The Musical Language of the Venetian School

The Venetian style was all about grandeur and largesse. The foremost purpose of music during worship was the expression of the text and the overall effect of the music, which had to be impressive and dramatic. Whilst in Rome the a cappella style of Palestrina was deeply entrenched, during the sixteenth century the Venetians developed a love of orchestral colour. Instrumental music, in the form of sonatas, canzonas and ricercars, was regularly included in church services, with sonatas generally being more devotional in mood than canzonas. Gabrieli included instrumental pieces in his Sacrae Symphoniae Ioannis Gabrielii, a collection of sacred music which was published in Venice in 1597 - although it is interesting to note that Monteverdi, who wrote brilliantly for instruments, didn’t leave behind a single piece which is only for instruments. In 1610, three years after staging L’Orfeo, and three years before taking up his position in Venice, Monteverdi published a collection of mass settings, motets, hymns and magnificats dedicated to the Virgin Mary and presented them to Pope Paul V. This collection of sacred music is significant as it was the first sacred music he had published since 1582, when he would only have been 15 years old. The collection contained a confusing profusion of musical styles which we can classify as coming from the prima and seconda prattica – the first and second practice. The first practice was the old traditional style of Palestrina, popular in Rome and bound by tradition. The rules for it had been set out in a treatise by Gioseffo Zarlino (1517-1590), a pupil of Willaert and briefly (and somewhat unsuccessfully) Maestro di Capella at St Mark’s in 1565. In the mid sixteenth century some composers wished to see this style canonised as the only acceptable one for sacred music. The Venetians largely differed, and i>n the 1560s two distinct groups developed within the Venetian school: a progressive group, led by Baldassare Donato (1530-1603), and a conservative group, led by Zarlino, who was then Maestro di Cappella. Friction between the two groups came to a head in 1569 with a dramatic, public fight between Donato and Zarlino during the Feast of St Mark. Donato was duly appointed as Maestro di Cappella.
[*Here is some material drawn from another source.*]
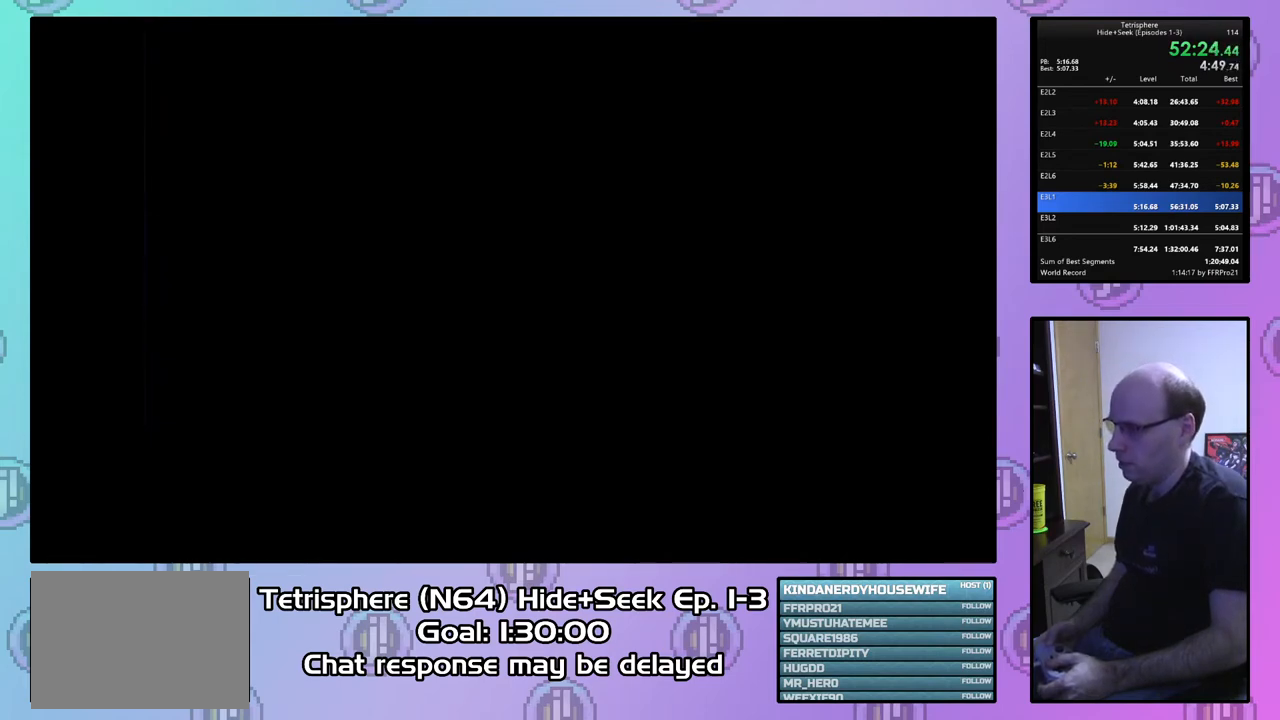
{"buttons": [], "right_stick": "center", "events": [[67, "CIRCLE", "down"], [100, "CROSS", "down"], [167, "CROSS", "up"], [233, "CROSS", "down"], [300, "CROSS", "up"], [333, "CIRCLE", "up"], [367, "CIRCLE", "down"], [400, "CROSS", "down"], [467, "CROSS", "up"], [500, "CIRCLE", "up"]]}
In the preface to his fifth book of madrigals, published in 1605, Monteverdi, clearly a progressive at heart, felt the need to lay out, in a brief treatise of his own, the rules and idioms of this seconda prattica. They were at odds with the treatise of Zarlino. This book of madrigals was the first to be published with a basso continuo part, and, in terms of its use of dissonance and harmony, it is outrageously progressive, and audaciously breaks all of the established rules of the prima prattica. Another distinction between the two styles can be understood by comparing the motto of the first practice ut harmonia sit domina orationis (let harmony be the mistress of the text) with that of the second, ut oratio sit domina harmoniae (let the text be the mistress of the harmony). This second style, where the expression of the text in as dramatic a way as possible was uppermost, and as exemplified in this fifth book of madrigals, was the style which found favour with the Venetians and therefore has a part to play in explaining the decision of the Procurators to appoint Monteverdi. Monteverdi found no difficulty in exercising these styles side by side, as the 1610 collection shows. (One might cynically consider that he was deliberately demonstrating compositional versatility in this publication in order to maximise the opportunity of an offer of employment from either the conservative Rome or the much more forward-looking Venice.) As late as 1641 he was still demonstrating this versatility in the publication of his Selva Morale e Spritiuale, which contains a mass in the old style as well as significant passages of music in the seconda prattica. Denis Arnold, in his book on Monteverdi, states that “the multiplicity of styles which can be found in Monteverdi’s music owes much to the fact that, although he spent the last thirty years of his relatively long life employed by the church, he had virtually no contact with it during his young and formative years.”

During the latter half of the sixteenth century Venice was still politically at odds with the papacy, and the progressive musical tradition at St Mark’s was not helping the situation. The Venetians appeared not to care about this: Sansovino, in his treatise Venetia, citta nobilissima, claims that “in Venice, music has her very home.” The austerity of Roman a cappella music made virtually no impact on the composers of the Venetian school. Andrea Gabrieli (1510-1586), a singer at St Mark’s from 1536 and organist from 1566, also a pupil of Willaert and uncle to Giovanni, makes it clear, in his preface for a publication of sacred music in 1563, that instruments and voices were to be used both separately and together - although he does not make it clear exactly how this should be done. All instrumental parts in these publications are underlaid with text, and so the instrumental players were essentially playing from vocal parts, and therefore following the phrasing and breathing of the singers – a practice which, in the interests of authenticity, is happening in this evening’s concert. We can assume that the combination of voices and instruments would have varied from one performance to the next: as long as the text is not compromised and no part is missing this would have worked perfectly well.